Sagen Jørn V, Raeder Helge, Hathout Eba, Shehadeh Naim, Gudmundsson Kolbeinn, Baevre Halvor, Abuelo Dianne, Phornphutkul Chanika, Molnes Janne, Bell Graeme I, Gloyn Anna L, Hattersley Andrew T, Molven Anders, Søvik Oddmund, Njølstad Pål R
Section of Pediatrics, Department of Clinical Medicine, University of Bergen, N-5021 Bergen, Norway.
Diabetes. 2004 Oct;53(10):2713-8. doi: 10.2337/diabetes.53.10.2713.
Permanent neonatal diabetes (PND) can be caused by mutations in the transcription factors insulin promoter factor (IPF)-1, eukaryotic translation initiation factor-2alpha kinase 3 (EIF2AK3), and forkhead box-P3 and in key components of insulin secretion: glucokinase (GCK) and the ATP-sensitive K(+) channel subunit Kir6.2. We sequenced the gene encoding Kir6.2 (KCNJ11) in 11 probands with GCK-negative PND. Heterozygous mutations were identified in seven probands, causing three novel (F35V, Y330C, and F333I) and two known (V59M and R201H) Kir6.2 amino acid substitutions. Only two probands had a family history of diabetes. Subjects with the V59M mutation had neurological features including motor delay. Three mutation carriers tested had an insulin secretory response to tolbutamide, but not to glucose or glucagon. Glibenclamide was introduced in increasing doses to investigate whether sulfonylurea could replace insulin. At a glibenclamide dose of 0.3-0.4 mg. kg(-1). day(-1), insulin was discontinued. Blood glucose did not deteriorate, and HbA(1c) was stable or fell during 2-6 months of follow-up. An oral glucose tolerance test performed in one subject revealed that glucose-stimulated insulin release was restored. Mutations in Kir6.2 were the most frequent cause of PND in our cohort. Apparently insulin-dependent patients with mutations in Kir6.2 may be managed on an oral sulfonylurea with sustained metabolic control rather than insulin injections, illustrating the principle of pharmacogenetics applied in diabetes treatment.

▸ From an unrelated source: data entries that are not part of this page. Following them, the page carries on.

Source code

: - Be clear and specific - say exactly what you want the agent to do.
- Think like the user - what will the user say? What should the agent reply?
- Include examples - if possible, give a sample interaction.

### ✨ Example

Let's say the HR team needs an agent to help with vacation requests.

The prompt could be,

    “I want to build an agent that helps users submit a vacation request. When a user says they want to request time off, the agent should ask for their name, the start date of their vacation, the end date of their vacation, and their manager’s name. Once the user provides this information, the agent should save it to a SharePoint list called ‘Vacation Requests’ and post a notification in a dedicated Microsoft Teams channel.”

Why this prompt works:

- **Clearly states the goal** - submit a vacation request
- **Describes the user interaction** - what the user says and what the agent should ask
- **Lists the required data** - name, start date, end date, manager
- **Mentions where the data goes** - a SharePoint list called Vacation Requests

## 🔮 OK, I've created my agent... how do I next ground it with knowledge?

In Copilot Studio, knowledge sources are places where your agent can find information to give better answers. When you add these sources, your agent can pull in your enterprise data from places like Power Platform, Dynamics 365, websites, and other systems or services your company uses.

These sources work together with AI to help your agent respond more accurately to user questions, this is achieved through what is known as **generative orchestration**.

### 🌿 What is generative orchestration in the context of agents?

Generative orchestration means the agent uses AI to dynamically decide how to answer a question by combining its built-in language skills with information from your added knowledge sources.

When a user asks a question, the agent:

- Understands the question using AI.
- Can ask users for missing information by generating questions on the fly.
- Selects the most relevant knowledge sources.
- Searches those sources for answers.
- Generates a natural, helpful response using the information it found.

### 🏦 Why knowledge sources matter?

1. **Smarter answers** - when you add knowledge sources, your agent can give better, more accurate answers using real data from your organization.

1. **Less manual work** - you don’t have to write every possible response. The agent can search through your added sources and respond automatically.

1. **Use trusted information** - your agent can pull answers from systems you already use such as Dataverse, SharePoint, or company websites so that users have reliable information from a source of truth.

永久性新生儿糖尿病(PND)可由转录因子胰岛素启动因子(IPF)-1、真核翻译起始因子2α激酶3(EIF2AK3)、叉头框蛋白P3以及胰岛素分泌关键成分:葡萄糖激酶(GCK)和ATP敏感性钾通道亚基Kir6.2的突变引起。我们对11例GCK阴性PND先证者的Kir6.2编码基因(KCNJ11)进行了测序。在7例先证者中鉴定出杂合突变,导致3种新的(F35V、Y330C和F333I)以及2种已知的(V59M和R201H)Kir6.2氨基酸替代。只有2例先证者有糖尿病家族史。携带V59M突变的受试者有包括运动发育迟缓在内的神经学特征。3例接受检测的突变携带者对甲苯磺丁脲有胰岛素分泌反应,但对葡萄糖或胰高血糖素无反应。逐渐增加格列本脲剂量以研究磺脲类药物是否可替代胰岛素。在格列本脲剂量为0.3 - 0.4 mg·kg⁻¹·d⁻¹时,停用胰岛素。随访2 - 6个月期间,血糖未恶化,糖化血红蛋白(HbA1c)稳定或下降。对1例受试者进行的口服葡萄糖耐量试验显示,葡萄糖刺激的胰岛素释放得以恢复。Kir6.2突变是我们队列中PND最常见的病因。显然,携带Kir6.2突变的胰岛素依赖型患者可通过口服磺脲类药物实现持续的代谢控制,而无需注射胰岛素,这说明了药物遗传学原理在糖尿病治疗中的应用。